CVE-2026-23198 in Linux
Summary
by MITRE • 02/14/2026
In the Linux kernel, the following vulnerability has been resolved:
KVM: Don't clobber irqfd routing type when deassigning irqfd
When deassigning a KVM_IRQFD, don't clobber the irqfd's copy of the IRQ's routing entry as doing so breaks kvm_arch_irq_bypass_del_producer() on x86 and arm64, which explicitly look for KVM_IRQ_ROUTING_MSI. Instead, to handle a concurrent routing update, verify that the irqfd is still active before consuming the routing information. As evidenced by the x86 and arm64 bugs, and another bug in kvm_arch_update_irqfd_routing() (see below), clobbering the entry type without notifying arch code is surprising and error prone.
As a bonus, checking that the irqfd is active provides a convenient location for documenting _why_ KVM must not consume the routing entry for an irqfd that is in the process of being deassigned: once the irqfd is deleted from the list (which happens *before* the eventfd is detached), it will no longer receive updates via kvm_irq_routing_update(), and so KVM could deliver an event using stale routing information (relative to KVM_SET_GSI_ROUTING returning to userspace).

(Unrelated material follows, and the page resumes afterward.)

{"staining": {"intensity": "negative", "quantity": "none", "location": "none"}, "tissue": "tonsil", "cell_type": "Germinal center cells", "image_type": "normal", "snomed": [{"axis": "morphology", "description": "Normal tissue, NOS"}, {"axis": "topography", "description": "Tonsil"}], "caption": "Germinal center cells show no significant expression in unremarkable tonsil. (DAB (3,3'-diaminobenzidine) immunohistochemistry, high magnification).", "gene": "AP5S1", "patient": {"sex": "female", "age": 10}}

As an even better bonus, explicitly checking for the irqfd being active fixes a similar bug to the one the clobbering is trying to prevent: if an irqfd is deactivated, and then its routing is changed, kvm_irq_routing_update() won't invoke kvm_arch_update_irqfd_routing() (because the irqfd isn't in the list). And so if the irqfd is in bypass mode, IRQs will continue to be posted using the old routing information.
As for kvm_arch_irq_bypass_del_producer(), clobbering the routing type results in KVM incorrectly keeping the IRQ in bypass mode, which is especially problematic on AMD as KVM tracks IRQs that are being posted to a vCPU in a list whose lifetime is tied to the irqfd.

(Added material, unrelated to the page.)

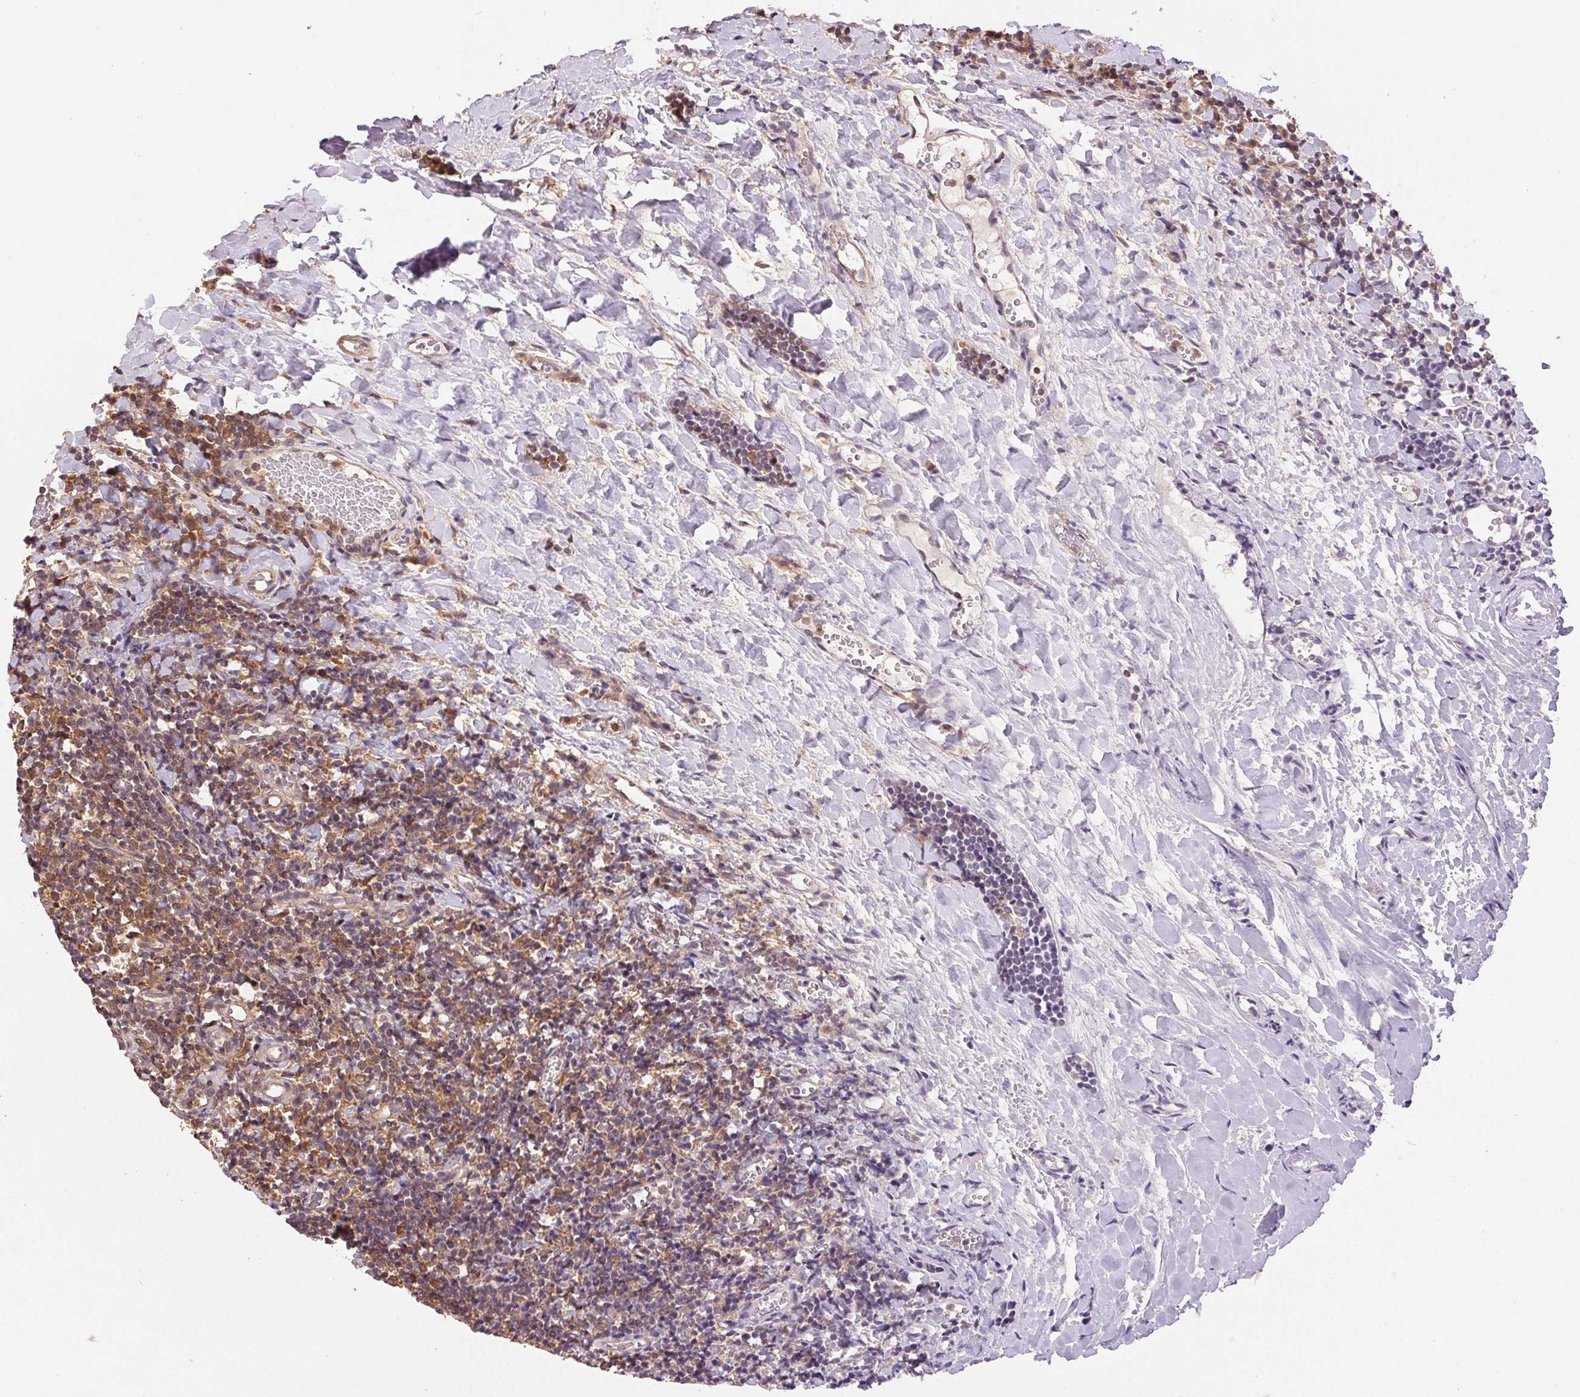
{"staining": {"intensity": "moderate", "quantity": ">75%", "location": "cytoplasmic/membranous"}, "tissue": "tonsil", "cell_type": "Germinal center cells", "image_type": "normal", "snomed": [{"axis": "morphology", "description": "Normal tissue, NOS"}, {"axis": "topography", "description": "Tonsil"}], "caption": "Protein staining shows moderate cytoplasmic/membranous positivity in about >75% of germinal center cells in normal tonsil.", "gene": "GDI1", "patient": {"sex": "female", "age": 10}}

Without the help of KASAN to detect use-after-free, the most common sympton on AMD is a NULL pointer deref in amd_iommu_update_ga() due to the memory for irqfd structure being re-allocated and zeroed, resulting in irqfd->irq_bypass_data being NULL when read by avic_update_iommu_vcpu_affinity():
BUG: kernel NULL pointer dereference, address: 0000000000000018 #PF: supervisor read access in kernel mode #PF: error_code(0x0000) - not-present page PGD 40cf2b9067 P4D 40cf2b9067 PUD 408362a067 PMD 0 Oops: Oops: 0000 [#1] SMP
CPU: 6 UID: 0 PID: 40383 Comm: vfio_irq_test Tainted: G U W O 6.19.0-smp--5dddc257e6b2-irqfd #31 NONE Tainted: [U]=USER, [W]=WARN, [O]=OOT_MODULE
Hardware name: Google, Inc. Arcadia_IT_80/Arcadia_IT_80, BIOS 34.78.2-0 09/05/2025 RIP: 0010:amd_iommu_update_ga+0x19/0xe0 Call Trace: <TASK> avic_update_iommu_vcpu_affinity+0x3d/0x90 [kvm_amd]
__avic_vcpu_load+0xf4/0x130 [kvm_amd]
kvm_arch_vcpu_load+0x89/0x210 [kvm]
vcpu_load+0x30/0x40 [kvm]
kvm_arch_vcpu_ioctl_run+0x45/0x620 [kvm]
kvm_vcpu_ioctl+0x571/0x6a0 [kvm]
__se_sys_ioctl+0x6d/0xb0 do_syscall_64+0x6f/0x9d0 entry_SYSCALL_64_after_hwframe+0x4b/0x53 RIP: 0033:0x46893b </TASK> ---[ end trace 0000000000000000 ]---
If AVIC is inhibited when the irfd is deassigned, the bug will manifest as list corruption, e.g. on the next irqfd assignment.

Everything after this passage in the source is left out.